La sécurité et l’autosuffisance alimentaires en République Démocratique du Congo reviennent sans cesse dans les narratifs des acteurs politiques. L’amélioration des conditions de vie des populations, en particulier la stabilité du panier de la ménagère, figure parmi les priorités gouvernementales. Malgré cela, chaque année, le pays importe près de 90 % de ses biens de consommation, d’environ 3 à 3,5 milliards de dollars américains en produits agroalimentaires et vivres.

Selon les données officielles, les importations de riz, l’une des principales céréales les plus prisées du pays, oscillent entre 250.000 et 300.000 tonnes par an. Une statistique qui pourrait être positivement influencée par une production locale renforcée. Le secrétaire de la riziculture de Masina Rail 1, Amédée Nzinga, affirme que le potentiel rizicole du Pool Malebo est suffisant pour approvisionner toute la ville de Kinshasa et réduire sensiblement les importations de ce produit. « Le Pool Malebo dispose d’au moins 6.000 hectares de terres cultivables. Les maraîchers sont capables de produire jusqu’à 6 tonnes de riz par hectare, peu importe les variétés.

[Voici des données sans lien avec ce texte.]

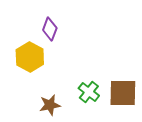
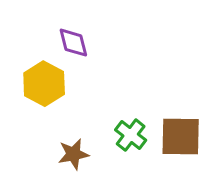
purple diamond: (50, 29) -> (73, 43), turned -35

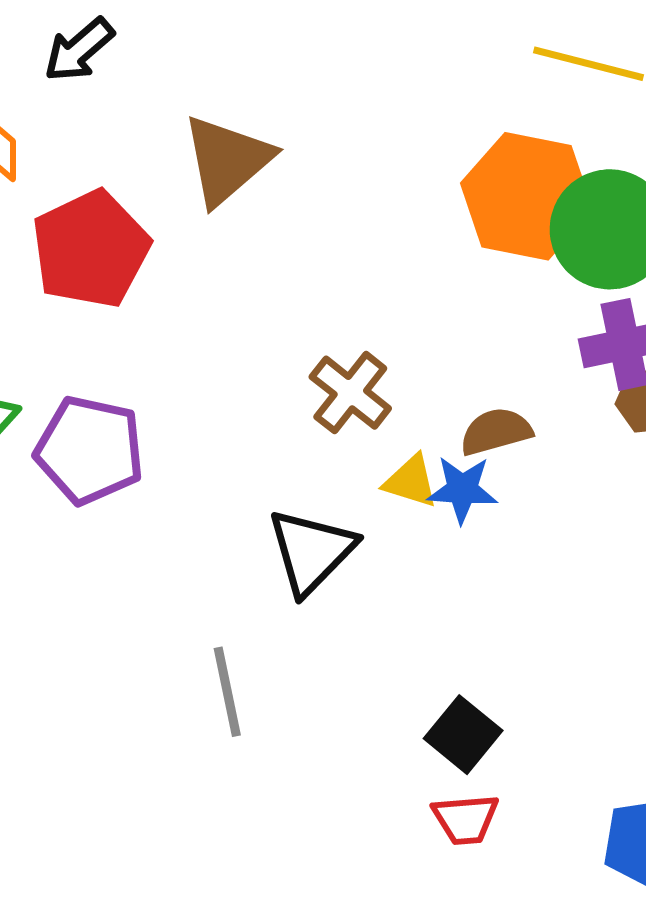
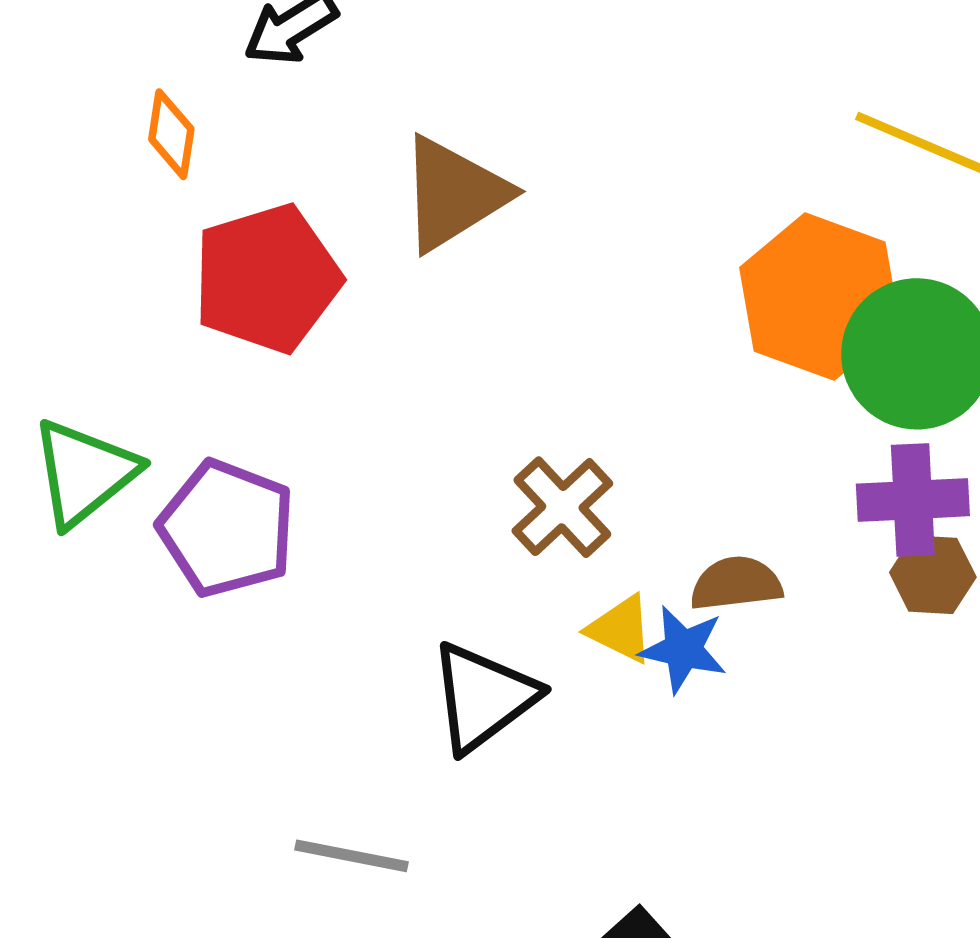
gray line: (227, 692) -> (352, 856), turned -76

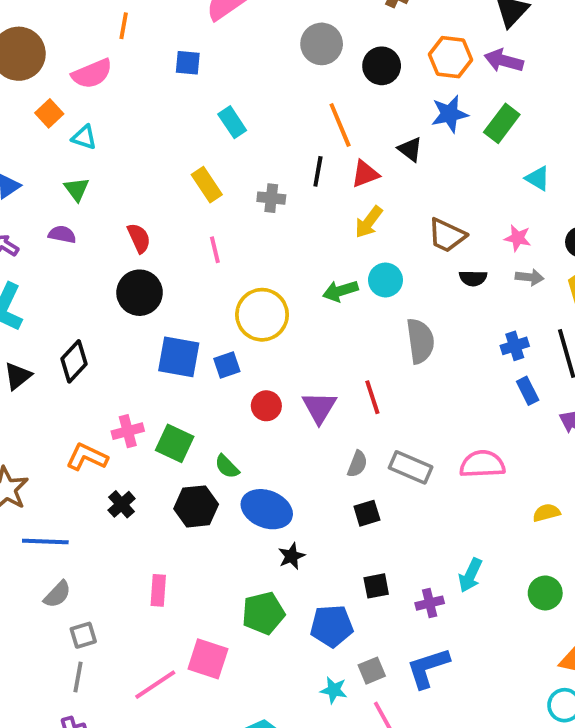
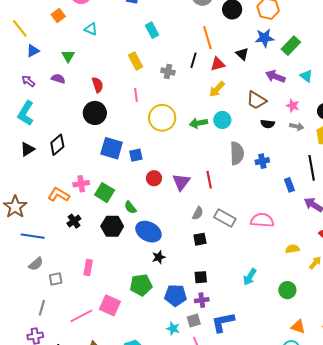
purple arrow: (504, 61) -> (275, 76), moved
cyan triangle: (84, 137) -> (91, 29), moved
yellow circle: (262, 315) -> (162, 118), moved
blue cross: (515, 346) -> (262, 161), moved
purple cross: (430, 603) -> (202, 300), moved
gray square: (83, 635) -> (56, 279), moved

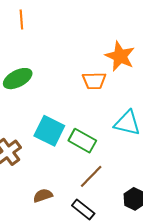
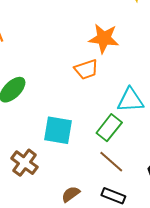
green rectangle: (82, 141) -> (109, 128), moved, turned -64
brown line: (91, 176) -> (111, 162), turned -76

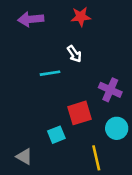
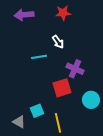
purple cross: (110, 90) -> (75, 69), moved
cyan square: (56, 135) -> (37, 111), moved
yellow line: (96, 158) -> (58, 123), moved

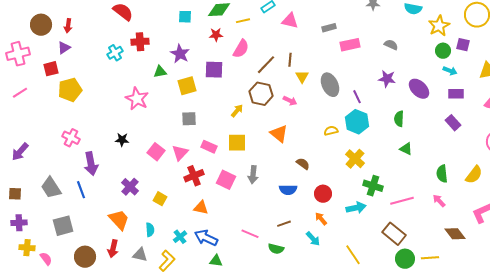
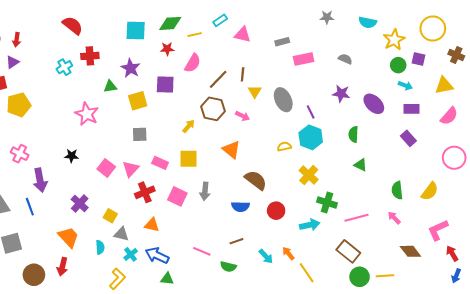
cyan square: (185, 17) -> (136, 31), size x1.5
brown semicircle: (303, 164) -> (256, 180), size x1.6
orange arrow: (321, 219) -> (288, 253), moved
gray triangle: (140, 255) -> (121, 234), moved

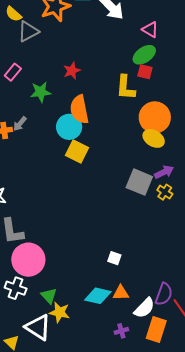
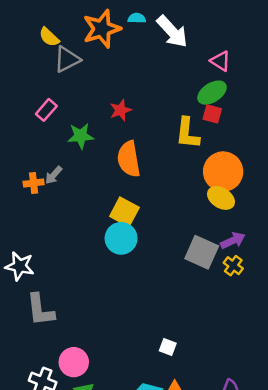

Avec les inondations récurrentes, nous sommes condamnés à ne produire qu’une seule fois l’an et pourtant, nous pouvons réaliser trois récoltes. Avec une possibilité de produire 108.000 tonnes de riz, les producteurs locaux pourraient apporter une aide considérable à l’État dans l’atteinte de ses objectifs », a-t-il expliqué.
À l’en croire, cette performance est conditionnée par la résolution des difficultés liées aux inondations causées par la rupture des digues, à la spoliation des sites agricoles et à l’absence d’un véritable accompagnement institutionnel. « Si une politique agricole cohérente et un soutien réel aux producteurs étaient mis en place, Kinshasa n’aurait plus besoin de consommer du riz importé, dont nous ignorons d’ailleurs les conditions de manipulation », a-t-il ajouté.

Accompagnement gouvernemental
La politique de la revanche du sol sur le sous-sol, promue par le chef de l’État Félix Tshisekedi, traduit une volonté ferme de faire de l’agriculture un véritable levier de l’économie nationale. Le budget alloué au secteur a connu une hausse significative, du moins sur papier, allant de 2% à 11% du budget national, dépassant l’objectif de 10 % fixé par les accords de Maputo.
Pourtant, selon quelques maraîchers ayant requis l’anonymat rencontrés au site de Masina rail 1, l’accompagnement gouvernemental se résume trop souvent à la distribution de semences, d’intrants et à des annonces de réformes. Leurs besoins réels, eux, restent en suspens, relégués au rang de promesses. Et chaque saison des pluies vient rappeler la fragilité du secteur : les inondations ravagent les plantations et affament ceux qui devraient nourrir la ville.